BEGIN

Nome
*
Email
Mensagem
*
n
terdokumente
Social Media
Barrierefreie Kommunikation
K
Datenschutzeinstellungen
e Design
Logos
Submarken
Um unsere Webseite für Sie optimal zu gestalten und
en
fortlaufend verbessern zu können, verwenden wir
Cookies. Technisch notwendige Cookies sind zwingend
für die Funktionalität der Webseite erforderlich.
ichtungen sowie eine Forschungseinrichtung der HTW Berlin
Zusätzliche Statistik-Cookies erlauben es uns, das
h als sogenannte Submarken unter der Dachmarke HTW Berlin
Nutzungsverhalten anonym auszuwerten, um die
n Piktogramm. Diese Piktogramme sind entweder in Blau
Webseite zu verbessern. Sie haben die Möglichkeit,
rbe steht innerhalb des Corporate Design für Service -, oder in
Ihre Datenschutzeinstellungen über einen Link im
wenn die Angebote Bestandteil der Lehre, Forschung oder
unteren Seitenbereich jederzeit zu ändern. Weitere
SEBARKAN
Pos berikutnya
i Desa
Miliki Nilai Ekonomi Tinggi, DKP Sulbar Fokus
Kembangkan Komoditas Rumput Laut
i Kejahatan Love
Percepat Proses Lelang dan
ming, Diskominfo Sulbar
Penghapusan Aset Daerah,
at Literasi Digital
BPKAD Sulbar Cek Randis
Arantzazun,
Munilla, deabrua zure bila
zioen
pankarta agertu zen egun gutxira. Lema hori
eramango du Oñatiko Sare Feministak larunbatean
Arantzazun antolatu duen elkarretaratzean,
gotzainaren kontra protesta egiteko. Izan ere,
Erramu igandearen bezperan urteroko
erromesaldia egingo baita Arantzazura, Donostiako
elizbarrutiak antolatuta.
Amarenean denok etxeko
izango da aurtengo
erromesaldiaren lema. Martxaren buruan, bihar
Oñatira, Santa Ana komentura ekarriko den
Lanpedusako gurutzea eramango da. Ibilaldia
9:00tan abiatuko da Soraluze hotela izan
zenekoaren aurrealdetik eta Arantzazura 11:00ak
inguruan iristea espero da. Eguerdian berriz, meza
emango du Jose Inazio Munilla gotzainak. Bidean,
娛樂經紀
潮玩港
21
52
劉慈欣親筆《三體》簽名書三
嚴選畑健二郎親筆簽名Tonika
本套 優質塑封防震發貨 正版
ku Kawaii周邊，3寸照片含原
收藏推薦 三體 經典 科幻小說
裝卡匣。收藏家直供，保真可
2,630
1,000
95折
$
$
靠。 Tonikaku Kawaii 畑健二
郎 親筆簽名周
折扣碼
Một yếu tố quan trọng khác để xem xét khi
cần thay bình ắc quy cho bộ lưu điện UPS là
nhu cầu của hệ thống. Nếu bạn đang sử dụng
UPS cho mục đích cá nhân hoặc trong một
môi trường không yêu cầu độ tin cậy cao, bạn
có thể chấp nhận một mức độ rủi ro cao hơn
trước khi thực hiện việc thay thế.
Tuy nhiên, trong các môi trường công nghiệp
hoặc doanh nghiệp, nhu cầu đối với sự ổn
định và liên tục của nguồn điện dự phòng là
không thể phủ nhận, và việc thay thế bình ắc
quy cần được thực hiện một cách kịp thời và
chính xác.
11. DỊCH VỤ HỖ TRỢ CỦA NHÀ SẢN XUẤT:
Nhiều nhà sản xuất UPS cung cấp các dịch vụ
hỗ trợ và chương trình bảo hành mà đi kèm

END

Once you have read the material, set it down again word for word.

Nome
*
Email
Mensagem
*
n
terdokumente
Social Media
Barrierefreie Kommunikation
K
Datenschutzeinstellungen
e Design
Logos
Submarken
Um unsere Webseite für Sie optimal zu gestalten und
en
fortlaufend verbessern zu können, verwenden wir
Cookies. Technisch notwendige Cookies sind zwingend
für die Funktionalität der Webseite erforderlich.
ichtungen sowie eine Forschungseinrichtung der HTW Berlin
Zusätzliche Statistik-Cookies erlauben es uns, das
h als sogenannte Submarken unter der Dachmarke HTW Berlin
Nutzungsverhalten anonym auszuwerten, um die
n Piktogramm. Diese Piktogramme sind entweder in Blau
Webseite zu verbessern. Sie haben die Möglichkeit,
rbe steht innerhalb des Corporate Design für Service -, oder in
Ihre Datenschutzeinstellungen über einen Link im
wenn die Angebote Bestandteil der Lehre, Forschung oder
unteren Seitenbereich jederzeit zu ändern. Weitere
SEBARKAN
Pos berikutnya
i Desa
Miliki Nilai Ekonomi Tinggi, DKP Sulbar Fokus
Kembangkan Komoditas Rumput Laut
i Kejahatan Love
Percepat Proses Lelang dan
ming, Diskominfo Sulbar
Penghapusan Aset Daerah,
at Literasi Digital
BPKAD Sulbar Cek Randis
Arantzazun,
Munilla, deabrua zure bila
zioen
pankarta agertu zen egun gutxira. Lema hori
eramango du Oñatiko Sare Feministak larunbatean
Arantzazun antolatu duen elkarretaratzean,
gotzainaren kontra protesta egiteko. Izan ere,
Erramu igandearen bezperan urteroko
erromesaldia egingo baita Arantzazura, Donostiako
elizbarrutiak antolatuta.
Amarenean denok etxeko
izango da aurtengo
erromesaldiaren lema. Martxaren buruan, bihar
Oñatira, Santa Ana komentura ekarriko den
Lanpedusako gurutzea eramango da. Ibilaldia
9:00tan abiatuko da Soraluze hotela izan
zenekoaren aurrealdetik eta Arantzazura 11:00ak
inguruan iristea espero da. Eguerdian berriz, meza
emango du Jose Inazio Munilla gotzainak. Bidean,
娛樂經紀
潮玩港
21
52
劉慈欣親筆《三體》簽名書三
嚴選畑健二郎親筆簽名Tonika
本套 優質塑封防震發貨 正版
ku Kawaii周邊，3寸照片含原
收藏推薦 三體 經典 科幻小說
裝卡匣。收藏家直供，保真可
2,630
1,000
95折
$
$
靠。 Tonikaku Kawaii 畑健二
郎 親筆簽名周
折扣碼
Một yếu tố quan trọng khác để xem xét khi
cần thay bình ắc quy cho bộ lưu điện UPS là
nhu cầu của hệ thống. Nếu bạn đang sử dụng
UPS cho mục đích cá nhân hoặc trong một
môi trường không yêu cầu độ tin cậy cao, bạn
có thể chấp nhận một mức độ rủi ro cao hơn
trước khi thực hiện việc thay thế.
Tuy nhiên, trong các môi trường công nghiệp
hoặc doanh nghiệp, nhu cầu đối với sự ổn
định và liên tục của nguồn điện dự phòng là
không thể phủ nhận, và việc thay thế bình ắc
quy cần được thực hiện một cách kịp thời và
chính xác.
11. DỊCH VỤ HỖ TRỢ CỦA NHÀ SẢN XUẤT:
Nhiều nhà sản xuất UPS cung cấp các dịch vụ
hỗ trợ và chương trình bảo hành mà đi kèm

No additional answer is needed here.